Selected excerpt:
•••

Tuesday, September 04, 2007

Poverty, Charity, and the Web of Life

A friend and I sat out on the back deck in the cool evening breeze two nights ago while our sons played together. She is a very spiritual Catholic, very involved in political and social action. She and her husband had decided this summer that since the birth of their son 11 years ago, they had been doing less for the poor. There had been so much to do for themselves--especially since their son has Asperger Syndrome. She wanted to know if I had suggestions.

Yeah, so I didn't. I managed to mumble a bit and then kind of sputtered out.

Sure, I have my charities that I support. Most are international in focus--microbanks, social change groups, human rights, the environment, Quaker and Mennonite groups. I also support several political advocacy groups, like the Council of Canadians, the National Action Committee on the Status of Women, and Greenpeace: none of these are eligible for charitable tax deduction status anymore, so they don't get tallied up with the charities. I give often to the Green Party, which is eligible for handsome political party tax credits.

•••

Entries shown:
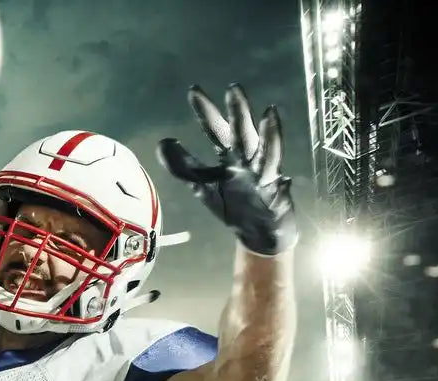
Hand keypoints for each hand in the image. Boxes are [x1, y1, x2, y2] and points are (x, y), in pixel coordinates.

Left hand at [157, 83, 297, 255]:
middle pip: (239, 131)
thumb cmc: (234, 206)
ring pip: (259, 144)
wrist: (258, 234)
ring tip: (264, 109)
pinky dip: (274, 149)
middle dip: (236, 111)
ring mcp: (260, 169)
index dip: (206, 111)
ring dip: (261, 127)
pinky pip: (273, 165)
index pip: (215, 130)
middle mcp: (246, 157)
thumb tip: (163, 142)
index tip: (194, 90)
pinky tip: (274, 133)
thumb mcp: (203, 186)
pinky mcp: (271, 184)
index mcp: (230, 157)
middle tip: (232, 88)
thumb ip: (184, 166)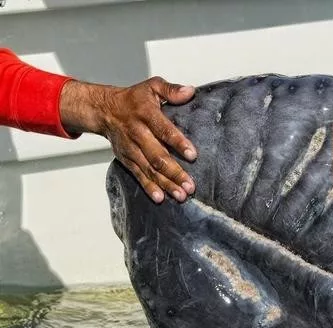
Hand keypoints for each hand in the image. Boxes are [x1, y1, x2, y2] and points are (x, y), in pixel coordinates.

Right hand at [59, 77, 196, 203]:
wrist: (104, 109)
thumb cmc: (134, 99)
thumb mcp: (151, 87)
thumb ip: (171, 90)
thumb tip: (190, 92)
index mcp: (146, 114)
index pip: (164, 130)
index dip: (178, 143)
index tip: (193, 155)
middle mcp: (137, 133)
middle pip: (157, 156)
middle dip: (175, 173)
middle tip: (190, 186)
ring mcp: (131, 148)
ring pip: (149, 169)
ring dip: (165, 184)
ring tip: (181, 196)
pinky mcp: (126, 159)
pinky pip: (138, 175)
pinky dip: (148, 187)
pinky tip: (160, 198)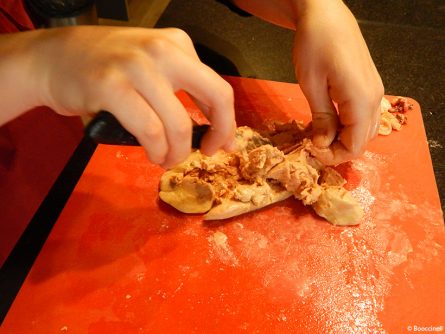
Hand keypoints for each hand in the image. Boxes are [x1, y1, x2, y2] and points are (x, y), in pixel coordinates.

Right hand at [29, 26, 235, 167]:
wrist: (51, 57)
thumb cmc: (105, 67)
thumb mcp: (150, 66)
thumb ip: (178, 88)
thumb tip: (207, 127)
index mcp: (177, 44)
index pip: (217, 86)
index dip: (226, 122)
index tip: (222, 143)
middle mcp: (164, 50)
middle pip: (215, 96)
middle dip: (217, 133)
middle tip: (205, 153)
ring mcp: (137, 66)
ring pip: (179, 123)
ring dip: (177, 151)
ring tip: (167, 159)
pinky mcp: (111, 86)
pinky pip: (149, 130)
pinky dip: (156, 150)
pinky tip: (153, 154)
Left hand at [293, 0, 383, 164]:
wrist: (325, 15)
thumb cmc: (314, 45)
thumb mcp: (311, 85)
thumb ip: (321, 118)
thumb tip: (323, 144)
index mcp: (361, 100)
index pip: (355, 145)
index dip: (334, 155)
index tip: (312, 151)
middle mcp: (374, 98)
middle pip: (363, 140)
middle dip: (338, 149)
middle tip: (312, 144)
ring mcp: (374, 91)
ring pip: (365, 129)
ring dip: (343, 138)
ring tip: (318, 133)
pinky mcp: (368, 85)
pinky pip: (363, 116)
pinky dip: (348, 125)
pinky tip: (328, 120)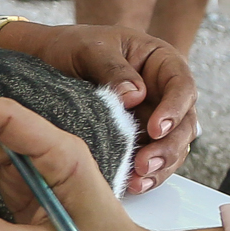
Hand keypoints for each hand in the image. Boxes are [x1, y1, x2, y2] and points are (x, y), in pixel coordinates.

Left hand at [0, 20, 197, 190]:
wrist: (45, 62)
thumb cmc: (71, 46)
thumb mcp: (89, 49)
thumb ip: (114, 70)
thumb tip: (136, 95)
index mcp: (160, 62)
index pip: (181, 85)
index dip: (174, 109)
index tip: (155, 128)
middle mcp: (162, 92)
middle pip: (184, 122)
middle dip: (168, 146)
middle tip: (145, 163)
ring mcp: (152, 118)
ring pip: (172, 147)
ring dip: (160, 167)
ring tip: (138, 180)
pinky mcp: (137, 140)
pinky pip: (151, 161)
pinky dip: (146, 176)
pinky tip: (133, 184)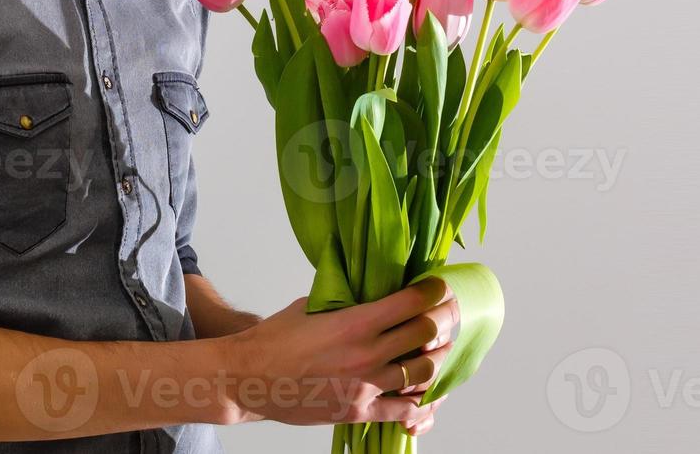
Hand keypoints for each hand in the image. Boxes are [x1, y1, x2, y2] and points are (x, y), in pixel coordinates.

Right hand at [220, 277, 458, 430]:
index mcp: (356, 321)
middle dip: (446, 320)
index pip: (412, 302)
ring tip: (441, 349)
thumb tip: (372, 289)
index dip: (435, 292)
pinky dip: (423, 402)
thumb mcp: (313, 305)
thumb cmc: (276, 338)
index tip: (442, 288)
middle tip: (450, 313)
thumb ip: (348, 300)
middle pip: (427, 334)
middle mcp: (366, 353)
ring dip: (438, 358)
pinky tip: (430, 394)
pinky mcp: (359, 411)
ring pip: (424, 372)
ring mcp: (365, 386)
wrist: (249, 378)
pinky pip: (405, 410)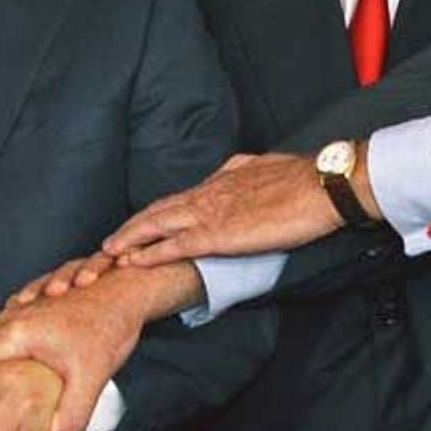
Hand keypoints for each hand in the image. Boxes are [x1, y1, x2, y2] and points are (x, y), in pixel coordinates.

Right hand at [0, 262, 201, 430]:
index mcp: (17, 332)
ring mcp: (22, 307)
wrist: (125, 289)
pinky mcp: (33, 304)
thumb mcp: (91, 376)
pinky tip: (8, 363)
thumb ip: (71, 413)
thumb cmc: (107, 327)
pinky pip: (8, 327)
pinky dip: (3, 344)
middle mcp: (13, 316)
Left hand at [101, 151, 354, 266]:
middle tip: (109, 242)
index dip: (156, 213)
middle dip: (132, 227)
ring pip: (157, 225)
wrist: (321, 186)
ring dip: (130, 239)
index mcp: (221, 179)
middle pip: (158, 210)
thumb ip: (245, 174)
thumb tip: (236, 173)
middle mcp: (208, 194)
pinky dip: (150, 254)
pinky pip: (175, 246)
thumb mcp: (266, 168)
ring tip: (109, 253)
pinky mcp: (218, 235)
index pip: (178, 198)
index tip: (140, 224)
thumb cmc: (303, 180)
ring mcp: (210, 213)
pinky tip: (133, 262)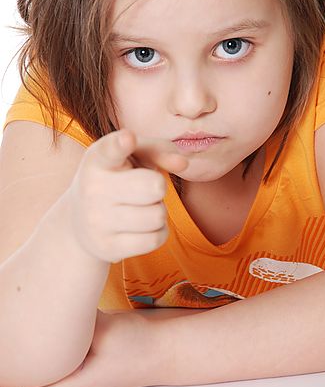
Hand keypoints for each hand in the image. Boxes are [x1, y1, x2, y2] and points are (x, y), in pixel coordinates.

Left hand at [0, 310, 154, 386]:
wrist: (164, 350)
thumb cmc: (138, 344)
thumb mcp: (105, 330)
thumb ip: (76, 324)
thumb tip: (49, 307)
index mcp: (77, 383)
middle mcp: (74, 386)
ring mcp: (79, 379)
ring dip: (18, 380)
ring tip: (2, 362)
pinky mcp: (84, 368)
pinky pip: (54, 373)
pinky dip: (37, 367)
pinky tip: (31, 351)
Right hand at [65, 128, 188, 262]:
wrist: (78, 222)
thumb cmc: (118, 178)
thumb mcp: (133, 156)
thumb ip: (159, 149)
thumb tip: (183, 164)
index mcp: (99, 159)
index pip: (110, 149)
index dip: (121, 143)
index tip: (127, 138)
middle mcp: (92, 188)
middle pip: (155, 187)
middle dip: (158, 187)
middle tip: (144, 189)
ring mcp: (96, 220)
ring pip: (158, 216)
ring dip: (158, 211)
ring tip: (140, 207)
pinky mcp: (106, 247)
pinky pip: (156, 239)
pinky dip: (157, 232)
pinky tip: (140, 227)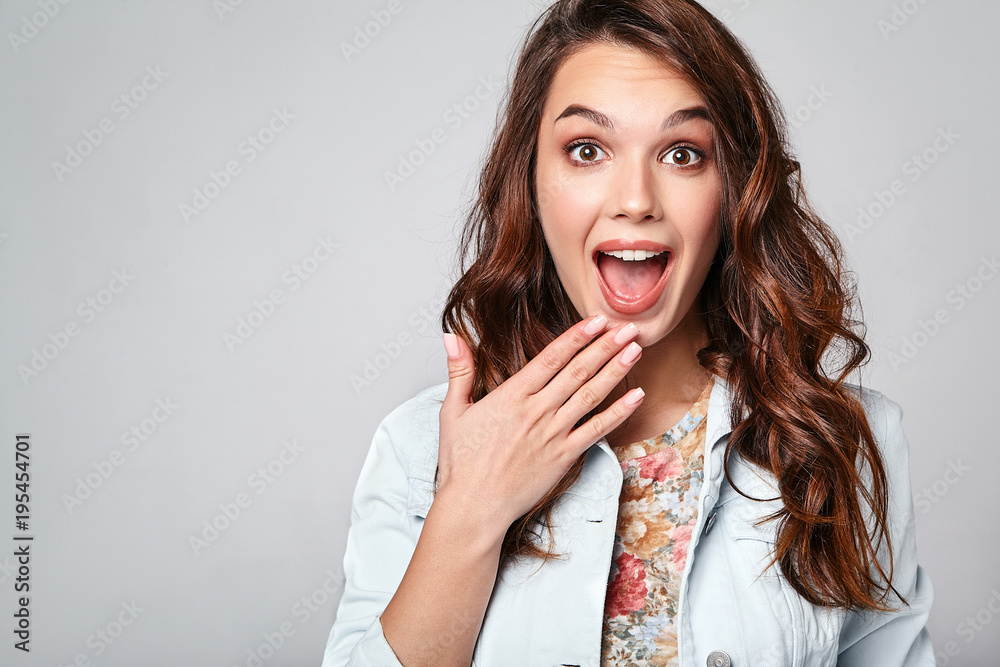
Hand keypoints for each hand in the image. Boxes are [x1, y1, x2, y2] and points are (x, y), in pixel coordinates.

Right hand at [436, 316, 643, 533]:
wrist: (473, 506)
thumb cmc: (461, 462)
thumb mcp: (453, 411)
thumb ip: (459, 371)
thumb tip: (452, 337)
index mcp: (511, 396)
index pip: (551, 358)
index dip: (577, 336)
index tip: (597, 321)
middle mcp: (536, 411)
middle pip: (577, 371)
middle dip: (605, 346)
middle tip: (628, 327)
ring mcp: (553, 434)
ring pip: (591, 395)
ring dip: (615, 370)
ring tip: (635, 349)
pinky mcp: (564, 457)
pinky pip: (597, 430)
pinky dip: (619, 412)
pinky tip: (636, 396)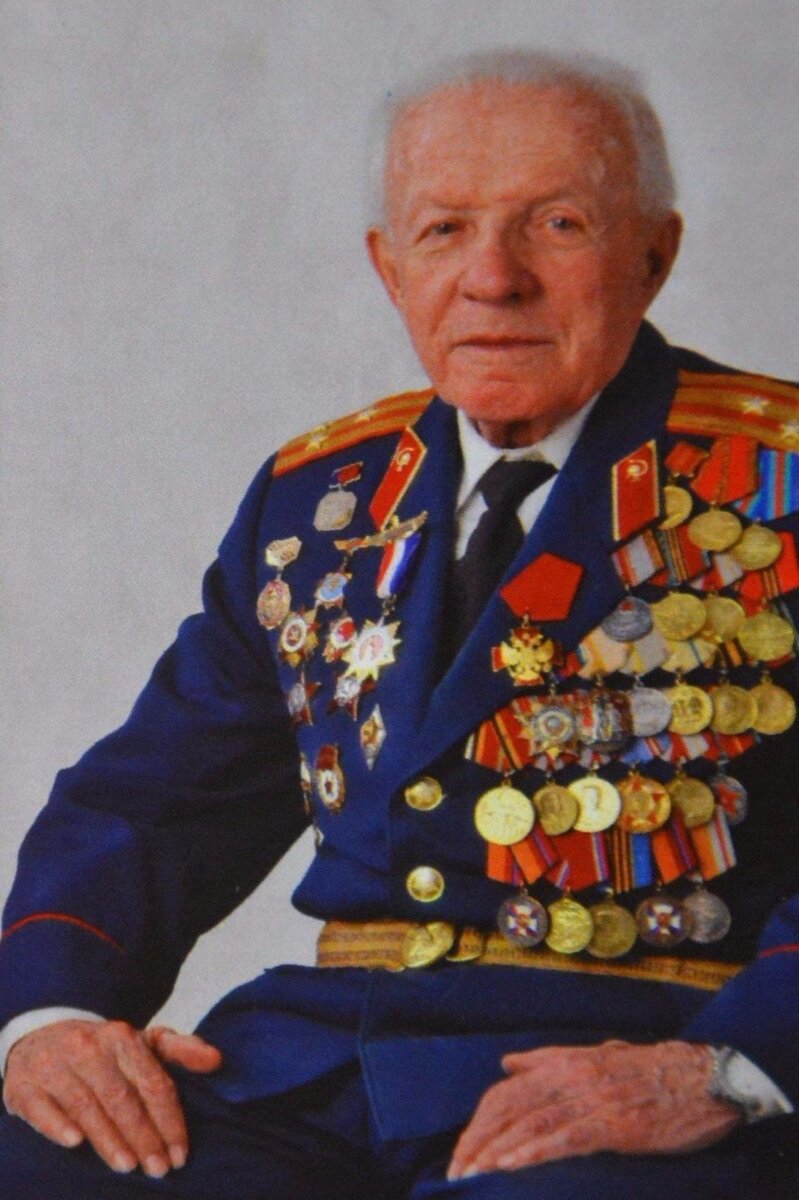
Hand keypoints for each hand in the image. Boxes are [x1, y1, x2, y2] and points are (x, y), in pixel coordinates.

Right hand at [3, 1019, 220, 1177]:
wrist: (42, 1036)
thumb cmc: (101, 1050)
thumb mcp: (141, 1043)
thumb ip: (179, 1050)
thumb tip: (216, 1059)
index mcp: (122, 1036)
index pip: (153, 1082)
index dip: (169, 1119)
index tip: (180, 1153)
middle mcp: (87, 1046)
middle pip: (121, 1098)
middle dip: (143, 1136)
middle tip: (158, 1169)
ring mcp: (54, 1064)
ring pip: (86, 1105)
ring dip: (108, 1139)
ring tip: (128, 1166)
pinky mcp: (24, 1084)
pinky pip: (41, 1106)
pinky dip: (57, 1124)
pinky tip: (74, 1142)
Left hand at [447, 1039, 741, 1179]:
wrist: (704, 1077)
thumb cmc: (650, 1070)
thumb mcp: (595, 1055)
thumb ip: (548, 1060)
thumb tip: (508, 1064)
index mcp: (564, 1062)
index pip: (505, 1092)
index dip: (478, 1123)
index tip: (460, 1152)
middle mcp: (571, 1077)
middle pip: (509, 1109)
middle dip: (477, 1142)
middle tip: (455, 1173)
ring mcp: (592, 1100)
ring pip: (530, 1126)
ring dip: (495, 1154)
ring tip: (471, 1177)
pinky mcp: (615, 1124)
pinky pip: (565, 1139)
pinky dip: (533, 1153)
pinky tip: (510, 1169)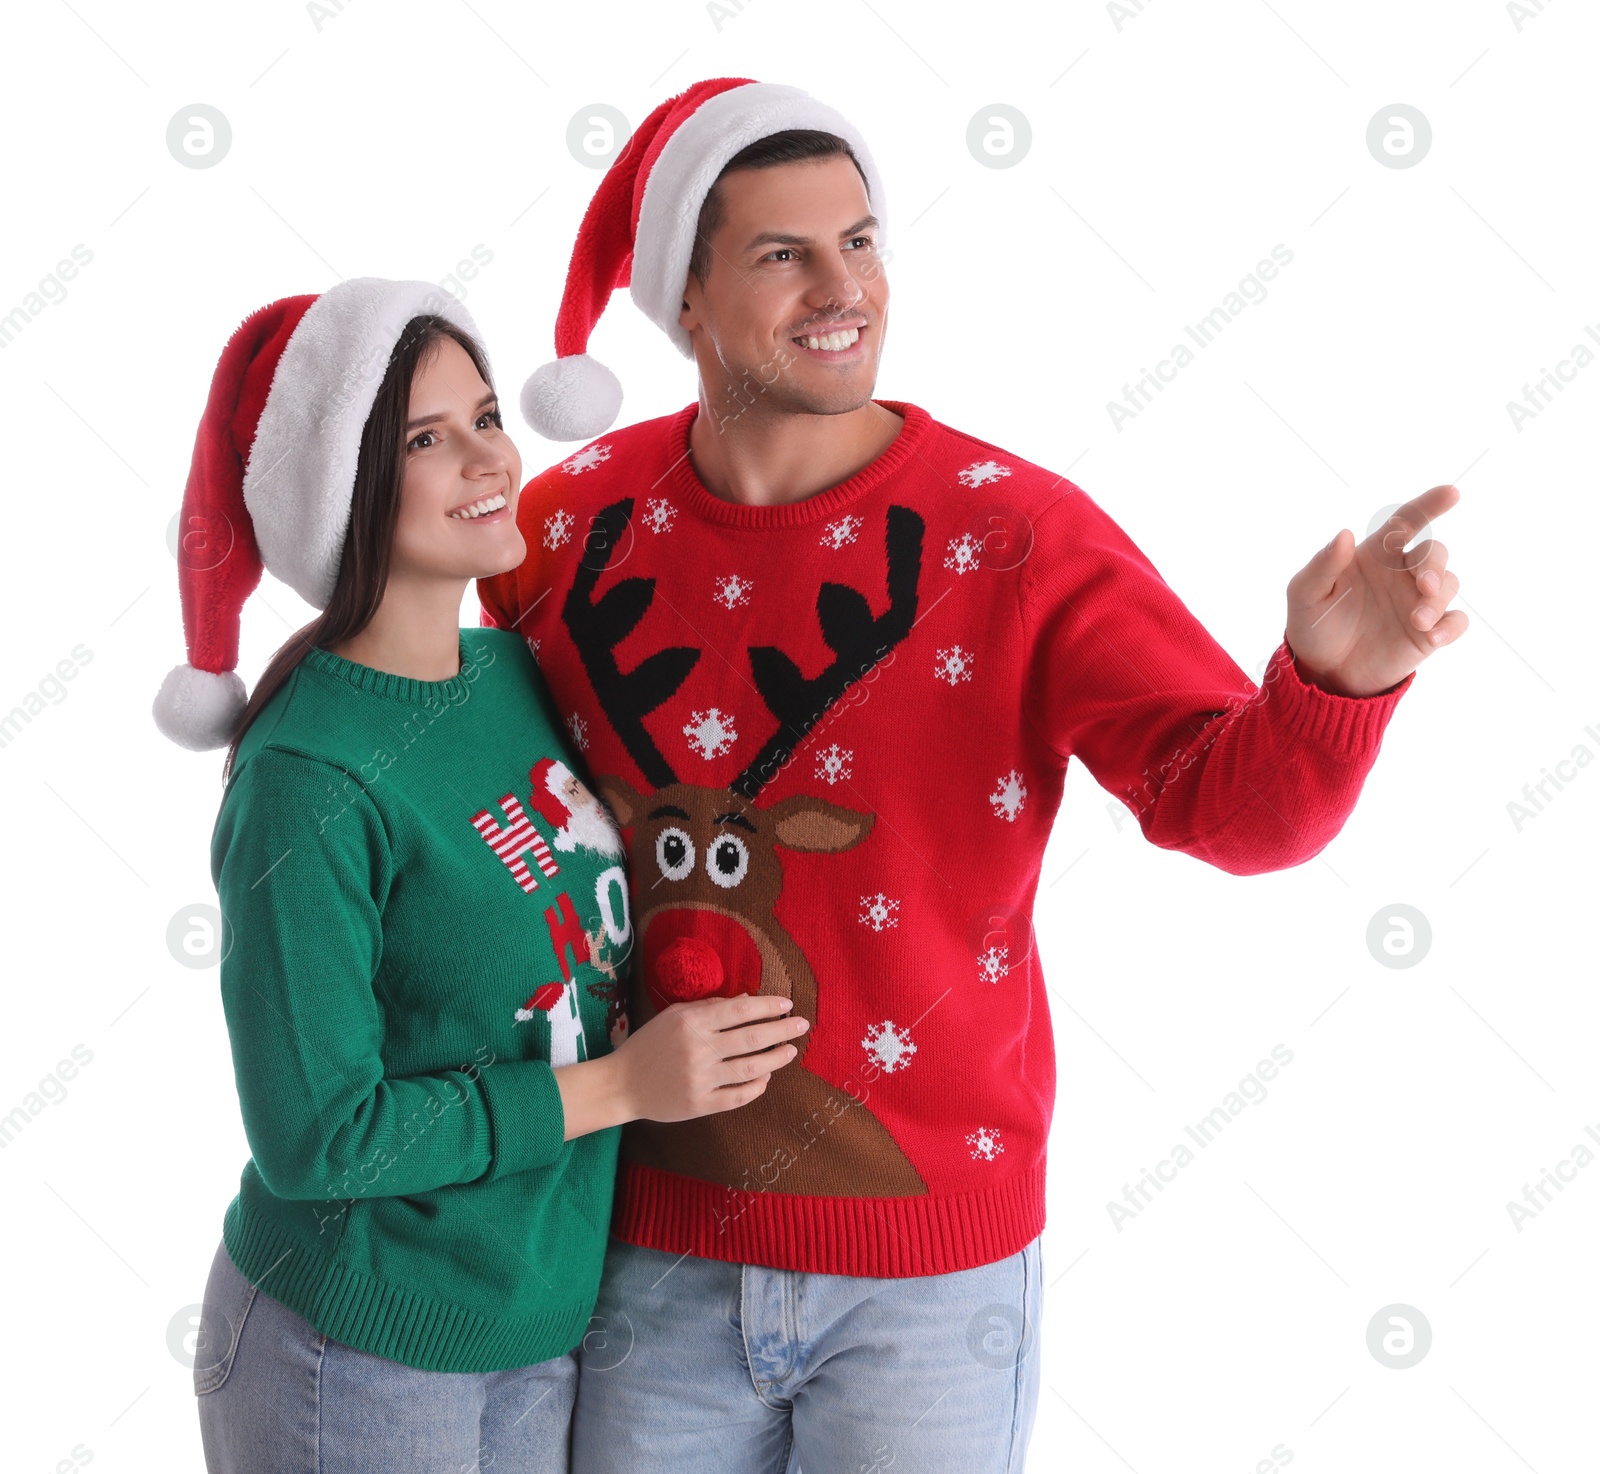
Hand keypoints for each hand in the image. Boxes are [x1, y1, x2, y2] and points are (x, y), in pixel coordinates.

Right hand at [611, 993, 807, 1123]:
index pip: (740, 1011)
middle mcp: (699, 1050)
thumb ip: (710, 1007)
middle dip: (783, 1030)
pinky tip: (766, 1077)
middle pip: (753, 1038)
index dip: (768, 1007)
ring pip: (751, 1068)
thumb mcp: (674, 1016)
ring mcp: (701, 1079)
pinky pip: (738, 1096)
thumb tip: (748, 1002)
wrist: (622, 1084)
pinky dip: (757, 1086)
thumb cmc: (649, 1044)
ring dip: (777, 1058)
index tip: (788, 1004)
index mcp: (691, 1023)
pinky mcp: (700, 1104)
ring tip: (790, 1051)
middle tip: (802, 1025)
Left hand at [1285, 484, 1467, 696]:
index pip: (1407, 521)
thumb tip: (1346, 534)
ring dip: (1439, 598)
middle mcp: (1401, 574)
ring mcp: (1417, 603)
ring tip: (1417, 621)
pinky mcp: (1428, 633)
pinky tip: (1434, 637)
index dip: (1429, 504)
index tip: (1451, 493)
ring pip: (1449, 584)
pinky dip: (1451, 626)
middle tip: (1424, 585)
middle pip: (1434, 553)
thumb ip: (1323, 564)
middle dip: (1434, 565)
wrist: (1322, 671)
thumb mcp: (1305, 594)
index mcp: (1376, 555)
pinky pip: (1456, 621)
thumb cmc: (1313, 624)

•••

Parts of the exercise:
• A. Can you rewrite the paragraph that begins "Sure, I have my charities" in the post on poverty and charity as a brief list that keeps its main facts?
• B. Could you print the part of the post on poverty and charity from "Poverty, Charity, and" up to and including "I had suggestions.", word for word?

Answers to the problems:
• A.
- Charities I support are mostly international: microbanks, social change groups, human rights, the environment, and Quaker and Mennonite groups.
- I also support political advocacy groups: the Council of Canadians, the National Action Committee on the Status of Women, and Greenpeace. None of these qualify for charitable tax deductions anymore, so they aren't tallied with the charities.
- I give often to the Green Party, which qualifies for generous political party tax credits.

• B.
Poverty, Charity, and the Web of Life

A friend and I sat out on the back deck in the cool evening breeze two nights ago while our sons played together. She is a very spiritual Catholic, very involved in political and social action. She and her husband had decided this summer that since the birth of their son 11 years ago, they had been doing less for the poor. There had been so much to do for themselves--especially since their son has Asperger Syndrome. She wanted to know if I had suggestions.